What’s Your Major? by Colleen DeFruscio
“What’s your major?” “CAS”
(blank stare)
“You know, Communications Arts & Sciences.”
(blank stare).
Few people know about the great major of Communications Arts and Sciences and what it means to be a CAS major or minor. In fact, many CAS majors and minors don’t even know what it means. It’s not like “Education” or “Mechanical Engineering” where there is a clear or semi-specific career path; but that’s the beauty of CAS. The Communications Arts and Sciences department at Penn State is substantial in size and offers various pathways for this field of study, including communication and technology, legal studies, rhetoric, organizational CAS, interpersonal CAS, presentation skills, intercultural CAS, political studies and health CAS. Basically, you can take CAS wherever you want to go. Communication is a key component in every aspect of society and human interaction happens everywhere. No matter what field you enter or what career path you take after college, a degree in Communications Arts and Sciences will benefit you.
Not only is the umbrella of Communications Arts and Sciences so broad and so full of opportunities, but each pathway within CAS also contains countless opportunities for combining a CAS concentration with other interests or fields of study. This article will take a look at two pathways in particular, interpersonal CAS and rhetorical CAS.
Keli Steuber, a graduate student, teaching assistant and instructor in the CAS department, took the interpersonal or social science research pathway with her major and plans to stay on the academic track with her career. “(The interpersonal pathway in) Communications Arts and Sciences is such a big field. I don’t think you really figure out where you want to go with it until you get into it, and even then you’re interests change as you learn more and more.” Keli points out that there are opportunities utilizing this type of CAS pathway in the medical field, the business world, advertising and marketing, psychology, education, etc. You can be a social science researcher for a hospital or ask people how they liked a certain commercial; you can study the effects of divorce on children or find out the best teaching methods through research. These are just simple examples.
Keli is interested in researching human relationships and plans to stay on the academic track. “When I started out, I was interested in working with people, and over time specifically became interested in studying romantic relationships and relationship issues. Then I was drawn to conflict areas and transition points in marriages. Things like children, infertility, retirement, empty-nest syndrome and how they affect marriage.” She loves doing research because it gives her an opportunity to sit down and talk with people and learn hands-on about human interactions and relationships.

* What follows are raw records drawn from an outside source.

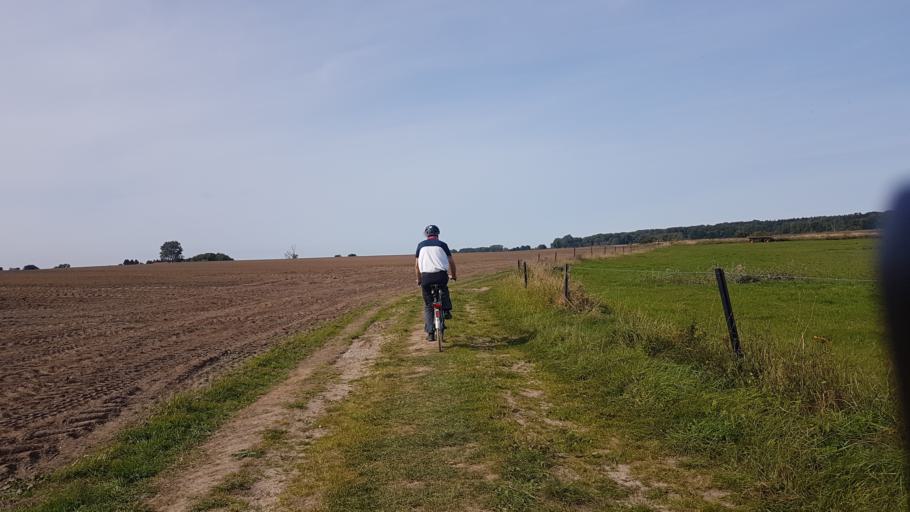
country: DE
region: Mecklenburg-Vorpommern
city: Samtens
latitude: 54.3780
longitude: 13.2668
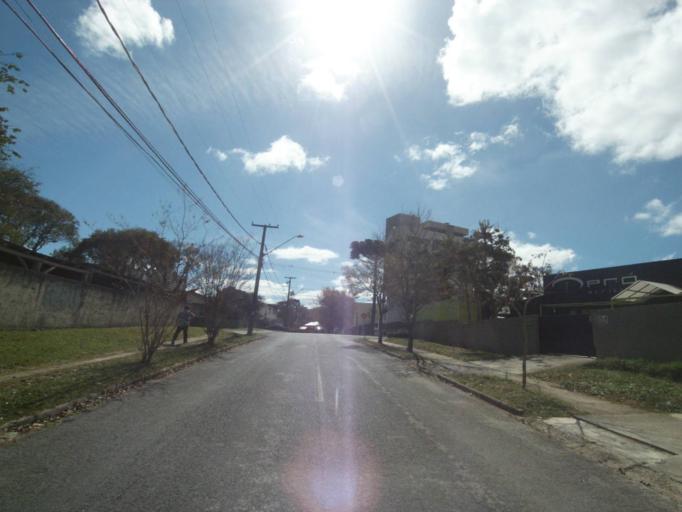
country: BR
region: Parana
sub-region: Curitiba
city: Curitiba
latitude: -25.4697
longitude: -49.2873
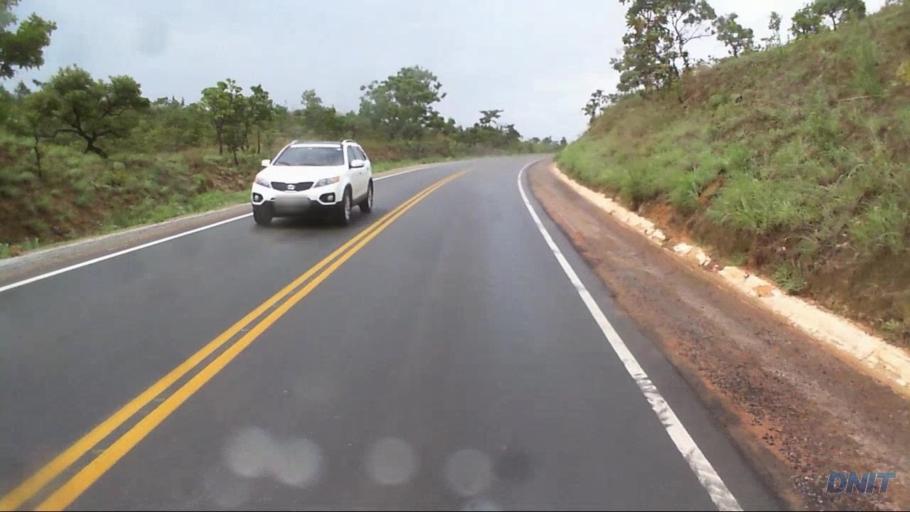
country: BR
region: Goias
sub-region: Padre Bernardo
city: Padre Bernardo
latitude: -15.4616
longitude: -48.2176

She encourages students considering this path to, “Focus on something that you love. Researching is your job, and if you are researching something you’re interested in, you’ll like what you do.”
Sara A. Mehltretter (Sam) is a doctoral student, teaching assistant and instructor in the CAS department who took the rhetoric and humanities path with her CAS education. “I started out as a political science major (as an undergrad) and then I took a CAS rhetorical theory class and just loved it. It was everything I loved about political science but incorporated more of the public sphere, looking at the communication aspect (of political science).”
In rhetorical communication, a humanities field, there is a lot of research involved. It’s not just in the social sciences or interpersonal studies that you can research communication methods. Sam’s main interest is researching the rhetoric of war and peace, and her doctorate is focused on American national security. She points out that studying rhetoric is not just looking at ancient Greek and Roman ideas, but is a contemporary field as well.